As conquistas de 94 e de 2002 mostram bem isso.

Depois de abandonar o “complexo de vira-lata” em 1958, o Brasil aprendeu – com a derrota de 1982 – a não apostar tudo no futebol “cordial” (a expressão “homem cordial”, cunhada por Sergio Buarque de Holanda, designa uma tendência brasileira à informalidade, ao predomínio do coração, a colocar as relações pessoais acima e à frente de considerações coletivas).

Pode ser uma boa lição. Desde que o “coletivo” não funcione como uma camisa de força, desde que se abra espaço para a criatividade surgir aqui e ali. Foi assim com a genialidade de Romário em 94, e com a categoria de Ronaldinho Gaúcho, Rivaldo e Ronaldo em 2002.

O Brasil aprendeu, com as lágrimas derramadas após a derrota de 1982, a mesclar o coletivo e o individual. Sinal de amadurecimento. Por mais que muitas vezes tenhamos saudades do futebol mais “solto” e “irresponsável” de outros tempos.

Mas o tema desse artigo não é o Brasil. Voltemos aos nossos adversários de 82…

A Itália, além do brutamontes Gentile, tinha a firmeza de Zoff no gol, e o oportunismo de Paolo Rossi na frente. Ele fez os três gols da vitória contra o Brasil. Nunca mais jogou tanto, como naquela Copa, em que a Itália seria campeã de forma surpreendente – depois de se classificar para a segunda fase jogando um futebol medíocre, com três empates e apenas dois gols marcado!

Não foi a primeira vez que o time que joga “feio” leva a taça.

Nas últimas décadas, os italianos ficaram com a fama de retranqueiros (justa, aliás); mas os especialistas em ganhar sem ter o time mais vistoso são os alemães.

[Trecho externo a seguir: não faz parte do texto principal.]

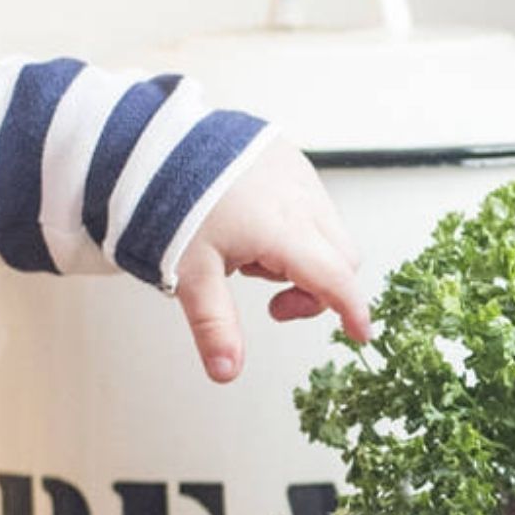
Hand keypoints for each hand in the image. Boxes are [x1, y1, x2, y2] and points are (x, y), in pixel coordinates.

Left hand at [173, 141, 370, 383]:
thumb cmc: (172, 203)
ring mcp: (300, 175)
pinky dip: (297, 226)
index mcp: (284, 229)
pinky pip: (313, 202)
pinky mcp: (291, 158)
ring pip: (328, 232)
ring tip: (251, 255)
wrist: (154, 142)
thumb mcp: (188, 274)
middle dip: (317, 289)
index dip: (352, 311)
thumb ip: (214, 326)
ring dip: (304, 256)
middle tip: (273, 303)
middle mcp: (303, 199)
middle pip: (341, 259)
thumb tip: (227, 372)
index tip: (361, 334)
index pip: (336, 279)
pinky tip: (255, 226)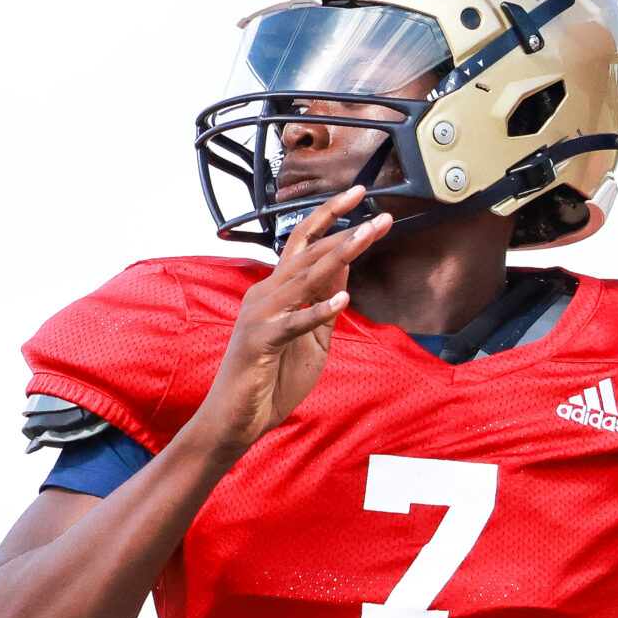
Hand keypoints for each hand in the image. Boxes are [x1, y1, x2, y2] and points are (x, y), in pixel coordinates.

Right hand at [194, 187, 390, 456]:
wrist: (235, 421)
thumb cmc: (270, 380)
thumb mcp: (311, 339)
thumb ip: (325, 304)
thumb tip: (346, 267)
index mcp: (276, 291)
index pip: (303, 243)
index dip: (331, 217)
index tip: (361, 196)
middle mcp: (265, 295)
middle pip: (308, 253)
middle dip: (347, 232)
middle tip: (381, 217)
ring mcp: (259, 317)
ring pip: (302, 278)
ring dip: (337, 256)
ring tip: (366, 237)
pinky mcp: (258, 343)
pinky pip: (292, 323)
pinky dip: (317, 311)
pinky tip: (342, 299)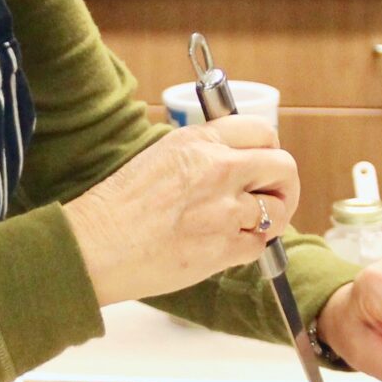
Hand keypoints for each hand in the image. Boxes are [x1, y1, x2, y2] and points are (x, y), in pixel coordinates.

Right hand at [63, 115, 299, 307]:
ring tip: (242, 228)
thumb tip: (235, 161)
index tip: (265, 165)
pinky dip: (247, 248)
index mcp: (201, 141)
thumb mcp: (160, 155)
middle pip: (283, 168)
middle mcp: (219, 169)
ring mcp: (225, 209)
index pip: (263, 132)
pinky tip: (223, 247)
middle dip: (284, 185)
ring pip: (276, 212)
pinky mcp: (224, 247)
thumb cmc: (118, 205)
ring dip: (266, 222)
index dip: (270, 151)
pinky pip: (258, 246)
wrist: (97, 244)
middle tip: (273, 199)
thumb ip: (202, 153)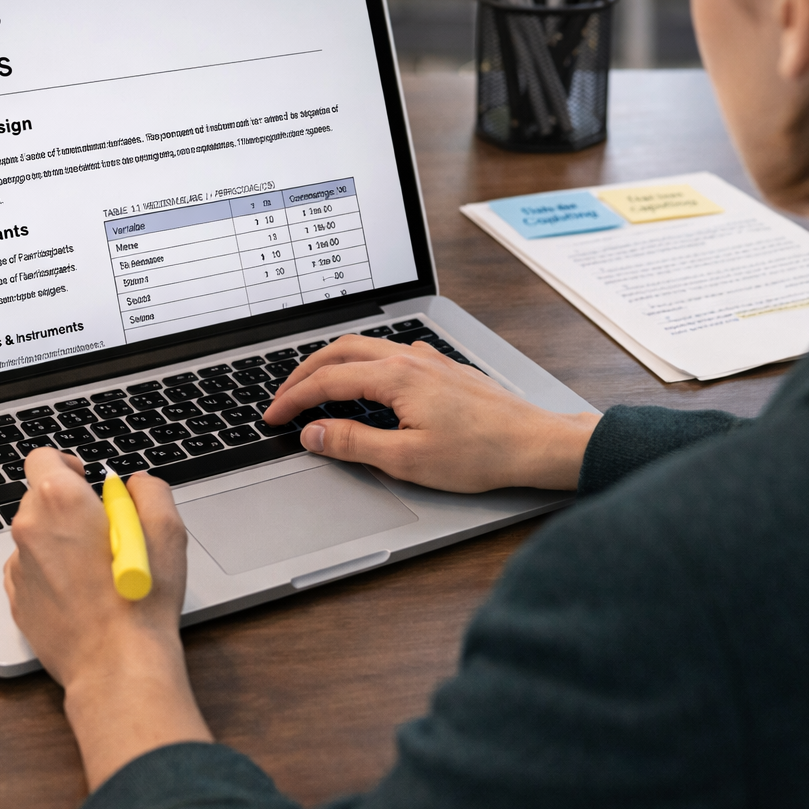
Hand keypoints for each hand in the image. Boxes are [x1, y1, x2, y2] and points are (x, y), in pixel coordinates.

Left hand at [4, 448, 210, 788]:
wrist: (116, 665)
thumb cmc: (140, 601)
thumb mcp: (167, 530)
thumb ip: (150, 490)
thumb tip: (135, 484)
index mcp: (60, 501)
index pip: (43, 458)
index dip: (67, 465)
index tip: (86, 480)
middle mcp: (30, 529)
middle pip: (39, 498)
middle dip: (69, 507)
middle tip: (105, 530)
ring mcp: (18, 567)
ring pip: (36, 537)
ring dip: (60, 542)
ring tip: (96, 570)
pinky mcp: (17, 600)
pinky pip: (30, 572)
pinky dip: (51, 574)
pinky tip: (81, 593)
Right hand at [263, 335, 599, 492]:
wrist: (535, 443)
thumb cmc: (481, 453)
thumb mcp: (406, 459)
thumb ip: (353, 443)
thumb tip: (313, 434)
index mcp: (395, 377)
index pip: (327, 381)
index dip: (293, 399)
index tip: (273, 416)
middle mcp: (409, 359)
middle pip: (339, 351)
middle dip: (303, 372)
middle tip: (282, 398)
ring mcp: (428, 359)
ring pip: (364, 348)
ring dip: (331, 364)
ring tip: (312, 388)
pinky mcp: (442, 368)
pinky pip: (388, 354)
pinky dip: (359, 364)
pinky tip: (363, 384)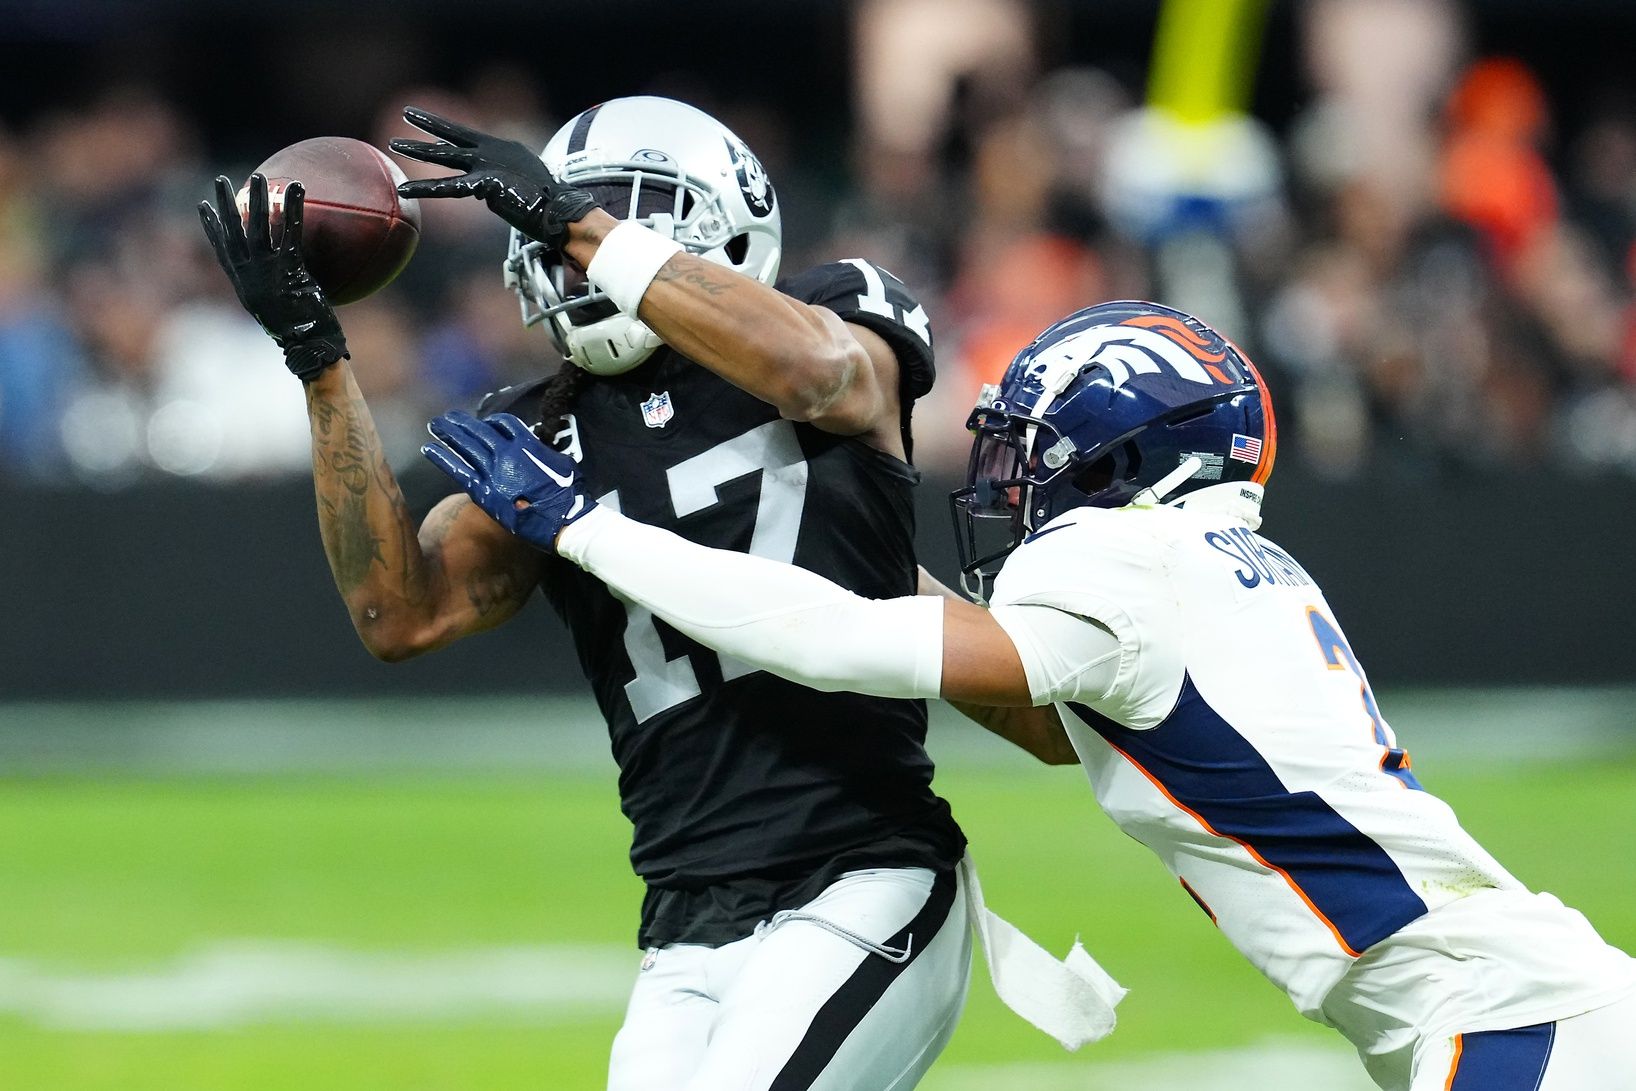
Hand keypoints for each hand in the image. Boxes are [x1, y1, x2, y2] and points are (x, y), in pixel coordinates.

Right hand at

Foi assim em 1954. A máquina do futebol mundial era a Hungria de Puskas. Meu avô sempre contava que os húngaros eram tão bons que, no começo dos anos 50, clubes paulistas importavam treinadores de futebol da Hungria – para ensinar técnica aos brasileiros (como bater na bola, como dominá-la, como chutar com efeito, usando o lado do pé).

Na primeira fase, a Hungria massacrou os alemães: 8 a 3! Quem viu os húngaros jogar (não é o meu caso) garante que era um futebol tão bonito quanto o brasileiro entre 1958 e 1982. Havia espaço para a criatividade dos craques, comandados por Puskas.

O time germânico não tinha nada disso. Mas tinha o esforço coletivo. E tinha a vontade sobre-humana de conquistar o título para mostrar ao Mundo que – após a barbárie na Segunda Guerra – o país era capaz de se organizar e vencer.

Húngaros e alemães foram pra final. E a eficiência germânica derrotou a genialidade de Puskas: 3 a 2.

Em 74, a história se repetiu. O esquadrão da moda era a Holanda de Cruyff. Na “laranja mecânica”, não havia posíções fixas. Os jogadores tinham liberdade para girar pelo campo, sem grandes amarras. Os holandeses eliminaram o Brasil, e foram à final contra a Alemanha, como favoritos.

Mas a Alemanha tinha o esforço coletivo. E tinha mais que isso: a
categoria de Beckenbauer, a segurança de Zepp Mayer no gol, e o oportunismo de Gerd Muller. Na final, Vogts grudou em Cruyff (como Gentile faria com Zico em 82). Vitória alemã, em casa, por 2 a 1.

Muito antes do Brasil, a Alemanha já tinha aprendido que talento e jogo coletivo podem entrar juntos em campo. E, normalmente, trazem vitórias.

Em 2010, será que essa será a tônica?

Quem joga mais “bonito”, mais “solto”? A Espanha, sem dúvida, seguida talvez pela Argentina de Messi.

Do lado da eficiência estão Brasil e (como sempre) Alemanha.

Será que a eficiência brasileira vai embotar e tolir o talento de nossos jogadores. Pelo que vi nos treinos por aqui, temo que sim.

Temo que a vitória possa vir de um time que fica no meio do caminho, como a Inglaterra: aposta no coletivo, mas abre espaço para o individual – com Rooney, Lampard e Gerrard (sem falar no ótimo zagueiro Terry).

Para vencer, a (favorita) Espanha terá que aprender a dura lição: é preciso dar espaço para a criatividade, sim, mas sem esquecer que no futebol um brutamontes como Gentile pode sempre barrar o talento de um Zico.

Para vencer, é preciso mais do que craques – como mostram os exemplos de 1954, 1974 e 1982.